Background: Disparities in access to anti-SARS-CoV-2 monoclonal antibodies have not been well characterized.
Objective: We sought to explore the impact of race/ethnicity as a social construct on monoclonal antibody delivery.
Design/patients: Following implementation of a centralized infusion program at a large academic healthcare system, we reviewed a random sample of high-risk ambulatory adult patients with COVID-19 referred for monoclonal antibody therapy.

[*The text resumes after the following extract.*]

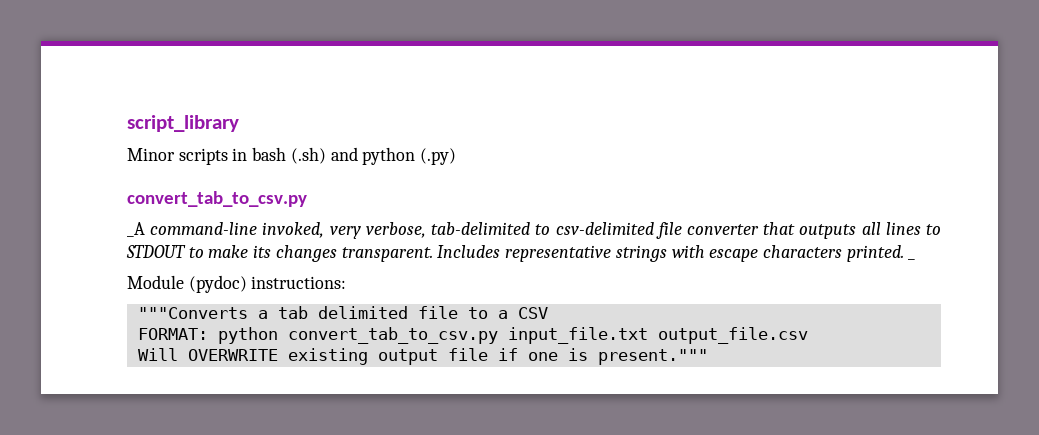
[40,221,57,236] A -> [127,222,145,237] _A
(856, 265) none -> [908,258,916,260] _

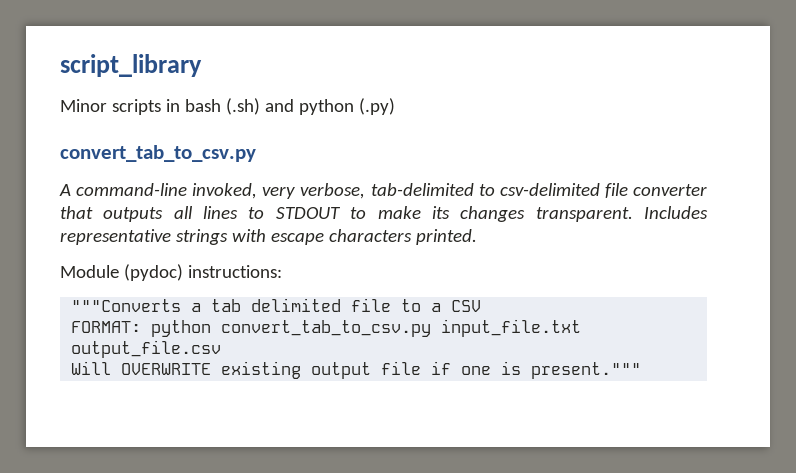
[127,222,145,237] _A -> [59,184,71,196] A
[908,258,916,260] _ -> (477, 237) none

Main measures: We examined the relationship between treatment delivery, race/ethnicity, and other demographics using descriptive statistics, binary logistic regression, and spatial analysis.
Key results: There was no significant difference in racial composition between patients who did (n = 25) and patients who did not (n = 378) decline treatment (p = 0.638). Of patients who did not decline treatment, 64.8% identified as White, 14.8% as Hispanic/Latinx, and 11.1% as Black. Only 44.6% of Hispanic/Latinx and 31.0% of Black patients received treatment compared to 64.1% of White patients (OR 0.45, 95% CI 0.25-0.81, p = 0.008, and OR 0.25, 95% CI 0.12-0.50, p < 0.001, respectively). In multivariable analysis including age, race, insurance status, non-English primary language, county Social Vulnerability Index, illness severity, and total number of comorbidities, associations between receiving treatment and Hispanic/Latinx or Black race were no longer statistically significant (AOR 1.32, 95% CI 0.69-2.53, p = 0.400, and AOR 1.34, 95% CI 0.64-2.80, p = 0.439, respectively). However, patients who were uninsured or whose primary language was not English were less likely to receive treatment (AOR 0.16, 95% CI 0.03-0.88, p = 0.035, and AOR 0.37, 95% CI 0.15-0.90, p = 0.028, respectively). Spatial analysis suggested decreased monoclonal antibody delivery to Cook County patients residing in socially vulnerable communities.
Conclusions: High-risk ambulatory patients with COVID-19 who identified as Hispanic/Latinx or Black were less likely to receive monoclonal antibody therapy in univariate analysis, a finding not explained by patient refusal. Multivariable and spatial analyses suggested insurance status, language, and social vulnerability contributed to racial disparities.
Keywords: COVID-19; SARS-CoV-2; Social Vulnerability Index; monoclonal antibody; racial/ethnic disparities.
© 2022. The Author(s), under exclusive licence to Society of General Internal Medicine.